Furthermore, if you are to say that the Catholic Church did not define the canon until the Council of Trent, then you must also hold that there was no firm canon of the Bible for any Christians before the 16th century. Thus my original point stands, that for the early Christians "sola Scriptura" could not work because there was no way to be certain what was Scripture in the first place.
It was frowned on but you have to remember there were still some Jewish Christians around and they were ordered to marry their dead brother's wife.
You also had converts who came in with more than one wife. Telling them to abandon all but one would be unrealistic. Where would they go? And in a culture where having children was your only old age security saying that they should support all but only have sex with one would be unfair to the abandon wives. What would happen to them after he died?
That is why the rules for a bishop were laid down the way they were. A bishop was expected to be held to a higher standard. The husband of one wife and in control of his household.
Except nowhere does the Bible say that it is the sole authority. Indeed, Acts 15 shows that the Church can teach with the authority of the Holy Spirit. Thus the Bible itself refutes sola Scriptura.
Nor can reliance on sola Scriptura resolves the disputes about what the Bible means. We need go no further than "This is my Body." A whole litany could be made out of Bible verses where Catholics and Protestants disagree, not on the authority of the Bible, but on the meaning of the passage. If Protestants truly believed in sola Scriptura, then they would recognize that they have no grounds for insisting that Catholics take a Protestant reading of these passages rather than adhering to there own Catholic understanding of them.
ROTFL!
The Catholic church has always been just another Christian sect.
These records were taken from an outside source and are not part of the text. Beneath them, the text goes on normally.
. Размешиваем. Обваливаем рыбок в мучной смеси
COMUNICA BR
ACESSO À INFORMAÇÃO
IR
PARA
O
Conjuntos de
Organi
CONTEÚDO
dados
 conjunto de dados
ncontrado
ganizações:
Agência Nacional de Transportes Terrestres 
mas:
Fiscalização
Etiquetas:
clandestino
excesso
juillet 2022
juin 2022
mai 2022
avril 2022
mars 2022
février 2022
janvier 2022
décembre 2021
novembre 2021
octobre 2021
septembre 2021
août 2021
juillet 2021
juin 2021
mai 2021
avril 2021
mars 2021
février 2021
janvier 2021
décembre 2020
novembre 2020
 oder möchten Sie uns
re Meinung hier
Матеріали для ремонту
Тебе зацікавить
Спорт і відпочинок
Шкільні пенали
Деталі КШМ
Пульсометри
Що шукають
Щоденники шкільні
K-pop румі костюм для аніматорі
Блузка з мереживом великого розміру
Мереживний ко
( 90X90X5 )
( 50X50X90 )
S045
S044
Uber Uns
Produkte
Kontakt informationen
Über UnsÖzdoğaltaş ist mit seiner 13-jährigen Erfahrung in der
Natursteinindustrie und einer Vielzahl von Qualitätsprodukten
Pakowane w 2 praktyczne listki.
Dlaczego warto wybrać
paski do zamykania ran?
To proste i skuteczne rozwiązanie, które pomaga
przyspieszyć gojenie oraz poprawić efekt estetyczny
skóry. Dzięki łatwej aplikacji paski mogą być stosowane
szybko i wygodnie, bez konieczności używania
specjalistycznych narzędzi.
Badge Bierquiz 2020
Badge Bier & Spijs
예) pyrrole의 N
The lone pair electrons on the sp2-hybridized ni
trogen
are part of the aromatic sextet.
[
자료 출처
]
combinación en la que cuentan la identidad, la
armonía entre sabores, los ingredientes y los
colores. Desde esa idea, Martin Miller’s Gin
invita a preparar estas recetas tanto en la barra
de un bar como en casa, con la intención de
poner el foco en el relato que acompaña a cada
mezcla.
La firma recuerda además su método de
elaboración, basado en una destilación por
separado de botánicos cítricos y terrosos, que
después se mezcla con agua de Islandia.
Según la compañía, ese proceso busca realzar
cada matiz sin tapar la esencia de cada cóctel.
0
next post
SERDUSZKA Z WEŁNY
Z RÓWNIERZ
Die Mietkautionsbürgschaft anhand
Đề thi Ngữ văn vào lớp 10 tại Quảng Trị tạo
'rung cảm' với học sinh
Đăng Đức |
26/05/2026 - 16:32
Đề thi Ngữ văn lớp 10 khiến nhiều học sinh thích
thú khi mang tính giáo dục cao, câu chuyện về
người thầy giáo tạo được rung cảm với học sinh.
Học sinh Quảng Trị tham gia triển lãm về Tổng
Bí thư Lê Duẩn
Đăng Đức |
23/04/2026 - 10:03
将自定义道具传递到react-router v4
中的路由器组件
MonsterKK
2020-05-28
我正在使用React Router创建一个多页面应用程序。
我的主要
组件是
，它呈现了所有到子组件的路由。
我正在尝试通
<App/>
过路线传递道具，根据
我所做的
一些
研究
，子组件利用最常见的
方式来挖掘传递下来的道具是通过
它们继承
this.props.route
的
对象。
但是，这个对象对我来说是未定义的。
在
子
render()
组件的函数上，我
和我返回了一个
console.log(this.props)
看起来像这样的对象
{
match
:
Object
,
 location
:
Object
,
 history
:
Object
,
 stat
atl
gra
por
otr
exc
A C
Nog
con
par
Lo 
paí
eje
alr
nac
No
Mary was blessed but not venerated or to be prayed to as an intercessor
So, when did the pope change that to the bastard version of today?
5. F.F. Bruce prefers "thirteen" here, which implies the omission of Hebrews. He states that "the three best" copies of the letter "reckon Paul's epistles as thirteen (written xiii), but the rest reckon them as fourteen (written xiiii)." (Canon of Scripture, p. 234.) But it is not at all probable that Hebrews would have been deliberately omitted from the list by a Roman bishop in the year 405, and the variation between xiiii and xiii is easily explained by scribal error.
---------------------------
Now, the exact quote from the book.
The omission of Hebrews from the New Testament is surprising. The manuscripts, in fact are divergent in their testimony: the three best ones reckon Paul's epistles are thirteen (written XIII), but the rest reckon them as fourteen (written XIIII).
Therefore, brethren, stand fast, and hold the traditions which ye have been taught, whether by word, or our epistle."
2 Thessalonians 2:15
Protestant selective quoting of scripture. Y'all don't even read/know your own bibles.